_Recorded data:_
· · · · ·

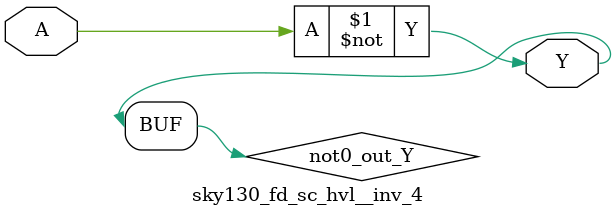
<source format=v>
/*
 * Copyright 2020 The SkyWater PDK Authors
 *
 * Licensed under the Apache License, Version 2.0 (the "License");
 * you may not use this file except in compliance with the License.
 * You may obtain a copy of the License at
 *
 *     https://www.apache.org/licenses/LICENSE-2.0
 *
 * Unless required by applicable law or agreed to in writing, software
 * distributed under the License is distributed on an "AS IS" BASIS,
 * WITHOUT WARRANTIES OR CONDITIONS OF ANY KIND, either express or implied.
 * See the License for the specific language governing permissions and
 * limitations under the License.
 *
 * SPDX-License-Identifier: Apache-2.0
*/


`ifndef SKY130_FD_SC_HVL__INV_4_FUNCTIONAL_V
`define SKY130_FD_SC_HVL__INV_4_FUNCTIONAL_V

/**
 * inv: Inverter.
 *
 * Verilog simulation functional model.
 */

`timescale 1ns / 1ps
`default_nettype none

`celldefine
module sky130_fd_sc_hvl__inv_4 (
    Y,
    A
);

    // Module ports
    output Y;
    input  A;

    // Local signals
    wire not0_out_Y;

    //  Name  Output      Other arguments
    not not0 (not0_out_Y, A              );
    buf buf0 (Y         , not0_out_Y     );

endmodule
`endcelldefine

`default_nettype wire
`endif  // SKY130_FD_SC_HVL__INV_4_FUNCTIONAL_V

</source>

· · · · ·

_What is being asked:_
Reproduce every entry exactly; images stay out.

_Output for this task:_
<source format=v>
/*
 * Copyright 2020 The SkyWater PDK Authors
 *
 * Licensed under the Apache License, Version 2.0 (the "License");
 * you may not use this file except in compliance with the License.
 * You may obtain a copy of the License at
 *
 *     https://www.apache.org/licenses/LICENSE-2.0
 *
 * Unless required by applicable law or agreed to in writing, software
 * distributed under the License is distributed on an "AS IS" BASIS,
 * WITHOUT WARRANTIES OR CONDITIONS OF ANY KIND, either express or implied.
 * See the License for the specific language governing permissions and
 * limitations under the License.
 *
 * SPDX-License-Identifier: Apache-2.0
*/


`ifndef SKY130_FD_SC_HVL__INV_4_FUNCTIONAL_V
`define SKY130_FD_SC_HVL__INV_4_FUNCTIONAL_V

/**
 * inv: Inverter.
 *
 * Verilog simulation functional model.
 */

`timescale 1ns / 1ps
`default_nettype none

`celldefine
module sky130_fd_sc_hvl__inv_4 (
    Y,
    A
);

    // Module ports
    output Y;
    input  A;

    // Local signals
    wire not0_out_Y;

    //  Name  Output      Other arguments
    not not0 (not0_out_Y, A              );
    buf buf0 (Y         , not0_out_Y     );

endmodule
`endcelldefine

`default_nettype wire
`endif  // SKY130_FD_SC_HVL__INV_4_FUNCTIONAL_V

</source>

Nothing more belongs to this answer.